## Data for this task
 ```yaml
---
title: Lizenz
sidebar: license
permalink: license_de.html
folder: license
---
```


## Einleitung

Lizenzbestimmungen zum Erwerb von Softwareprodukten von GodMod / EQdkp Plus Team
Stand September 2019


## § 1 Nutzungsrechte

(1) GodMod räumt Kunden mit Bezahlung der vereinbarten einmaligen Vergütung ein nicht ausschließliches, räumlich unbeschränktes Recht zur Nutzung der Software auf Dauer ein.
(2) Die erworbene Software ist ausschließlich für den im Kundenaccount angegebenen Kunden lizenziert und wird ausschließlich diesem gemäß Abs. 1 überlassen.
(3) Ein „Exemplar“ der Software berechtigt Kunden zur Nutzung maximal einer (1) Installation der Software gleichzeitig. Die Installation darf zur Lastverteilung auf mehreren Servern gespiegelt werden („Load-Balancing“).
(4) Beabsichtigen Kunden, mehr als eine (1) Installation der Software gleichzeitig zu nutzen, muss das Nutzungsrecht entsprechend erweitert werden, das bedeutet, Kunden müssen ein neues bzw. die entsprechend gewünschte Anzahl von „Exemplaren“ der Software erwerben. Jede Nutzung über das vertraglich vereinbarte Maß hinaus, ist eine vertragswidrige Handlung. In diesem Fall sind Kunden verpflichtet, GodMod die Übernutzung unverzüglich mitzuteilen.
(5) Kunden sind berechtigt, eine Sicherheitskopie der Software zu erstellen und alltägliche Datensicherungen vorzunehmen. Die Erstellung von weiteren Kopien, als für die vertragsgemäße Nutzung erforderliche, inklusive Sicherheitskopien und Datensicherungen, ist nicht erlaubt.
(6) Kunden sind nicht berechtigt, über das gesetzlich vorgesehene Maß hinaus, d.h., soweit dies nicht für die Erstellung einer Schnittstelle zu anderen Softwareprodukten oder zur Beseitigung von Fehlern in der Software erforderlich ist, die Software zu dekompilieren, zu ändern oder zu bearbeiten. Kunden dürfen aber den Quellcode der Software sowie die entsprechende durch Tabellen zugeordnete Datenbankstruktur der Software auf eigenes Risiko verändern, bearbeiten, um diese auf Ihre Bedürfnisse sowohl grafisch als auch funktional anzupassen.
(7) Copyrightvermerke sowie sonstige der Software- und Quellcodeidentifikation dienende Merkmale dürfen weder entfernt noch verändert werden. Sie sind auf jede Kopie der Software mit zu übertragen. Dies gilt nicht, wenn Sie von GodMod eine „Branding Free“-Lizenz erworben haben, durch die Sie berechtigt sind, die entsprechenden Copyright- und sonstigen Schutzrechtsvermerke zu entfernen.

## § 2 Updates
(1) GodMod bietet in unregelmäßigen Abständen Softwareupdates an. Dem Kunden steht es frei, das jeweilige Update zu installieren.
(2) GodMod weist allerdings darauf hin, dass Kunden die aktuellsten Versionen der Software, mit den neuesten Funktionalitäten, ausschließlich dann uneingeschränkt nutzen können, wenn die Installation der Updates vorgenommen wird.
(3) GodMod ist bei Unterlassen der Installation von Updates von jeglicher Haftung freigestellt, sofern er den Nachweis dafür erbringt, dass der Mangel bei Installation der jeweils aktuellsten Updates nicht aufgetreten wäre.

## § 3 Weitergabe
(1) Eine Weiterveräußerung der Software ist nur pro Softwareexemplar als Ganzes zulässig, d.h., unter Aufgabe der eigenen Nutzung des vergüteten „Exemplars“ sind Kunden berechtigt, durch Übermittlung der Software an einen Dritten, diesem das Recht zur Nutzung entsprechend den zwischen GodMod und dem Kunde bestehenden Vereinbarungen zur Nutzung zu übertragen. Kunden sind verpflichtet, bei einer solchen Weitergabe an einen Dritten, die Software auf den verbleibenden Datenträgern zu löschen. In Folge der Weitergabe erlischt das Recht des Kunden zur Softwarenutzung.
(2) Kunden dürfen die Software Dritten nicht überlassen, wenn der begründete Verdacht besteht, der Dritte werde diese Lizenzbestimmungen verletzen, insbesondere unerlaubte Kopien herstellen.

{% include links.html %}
--
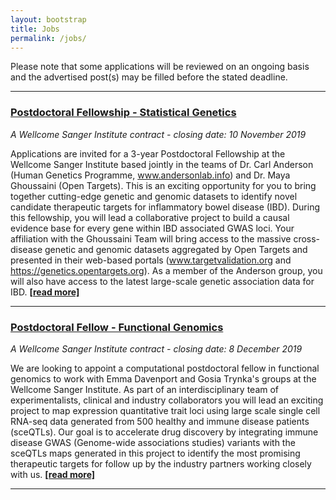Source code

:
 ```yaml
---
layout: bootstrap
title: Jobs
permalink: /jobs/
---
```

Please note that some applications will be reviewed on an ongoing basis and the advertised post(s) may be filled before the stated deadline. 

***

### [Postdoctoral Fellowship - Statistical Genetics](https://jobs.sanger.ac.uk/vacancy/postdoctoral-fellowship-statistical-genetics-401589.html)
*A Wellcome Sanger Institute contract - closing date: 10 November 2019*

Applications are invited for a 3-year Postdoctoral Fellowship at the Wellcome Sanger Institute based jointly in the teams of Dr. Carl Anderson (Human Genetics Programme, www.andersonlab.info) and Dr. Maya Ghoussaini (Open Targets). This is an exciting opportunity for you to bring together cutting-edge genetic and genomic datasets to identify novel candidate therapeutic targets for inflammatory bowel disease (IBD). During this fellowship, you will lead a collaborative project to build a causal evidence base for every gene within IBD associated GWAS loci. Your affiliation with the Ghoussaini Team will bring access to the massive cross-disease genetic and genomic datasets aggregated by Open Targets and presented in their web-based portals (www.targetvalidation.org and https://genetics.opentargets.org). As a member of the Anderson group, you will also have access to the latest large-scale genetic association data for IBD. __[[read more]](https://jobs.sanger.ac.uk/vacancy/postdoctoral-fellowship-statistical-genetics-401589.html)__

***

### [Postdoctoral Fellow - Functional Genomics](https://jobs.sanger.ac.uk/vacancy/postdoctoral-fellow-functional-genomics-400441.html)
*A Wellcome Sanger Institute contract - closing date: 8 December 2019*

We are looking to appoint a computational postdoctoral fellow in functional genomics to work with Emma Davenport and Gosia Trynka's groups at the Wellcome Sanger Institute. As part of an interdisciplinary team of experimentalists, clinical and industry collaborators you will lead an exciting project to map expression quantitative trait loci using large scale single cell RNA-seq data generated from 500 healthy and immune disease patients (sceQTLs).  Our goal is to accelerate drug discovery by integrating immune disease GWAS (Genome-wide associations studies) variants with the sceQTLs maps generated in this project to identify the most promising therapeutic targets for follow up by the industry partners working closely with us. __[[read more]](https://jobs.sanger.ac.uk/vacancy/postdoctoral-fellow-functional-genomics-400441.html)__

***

## Problem requirements
Copy out each line from the listing that contains the string "closing".

## Reply to the task
*A Wellcome Sanger Institute contract - closing date: 10 November 2019*
*A Wellcome Sanger Institute contract - closing date: 8 December 2019*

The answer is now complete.